Stored data

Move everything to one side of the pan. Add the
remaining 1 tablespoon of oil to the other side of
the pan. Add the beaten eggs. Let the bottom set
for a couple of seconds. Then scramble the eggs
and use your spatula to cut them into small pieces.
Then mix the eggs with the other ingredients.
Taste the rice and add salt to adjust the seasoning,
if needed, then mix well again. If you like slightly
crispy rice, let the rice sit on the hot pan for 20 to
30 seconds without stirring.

▶ _What to work on_: Return every line of text in the item above, word for word and without changes.

▶ _Answer for the task_:
Move everything to one side of the pan. Add the
remaining 1 tablespoon of oil to the other side of
the pan. Add the beaten eggs. Let the bottom set
for a couple of seconds. Then scramble the eggs
and use your spatula to cut them into small pieces.
Then mix the eggs with the other ingredients.
Taste the rice and add salt to adjust the seasoning,
if needed, then mix well again. If you like slightly
crispy rice, let the rice sit on the hot pan for 20 to
30 seconds without stirring.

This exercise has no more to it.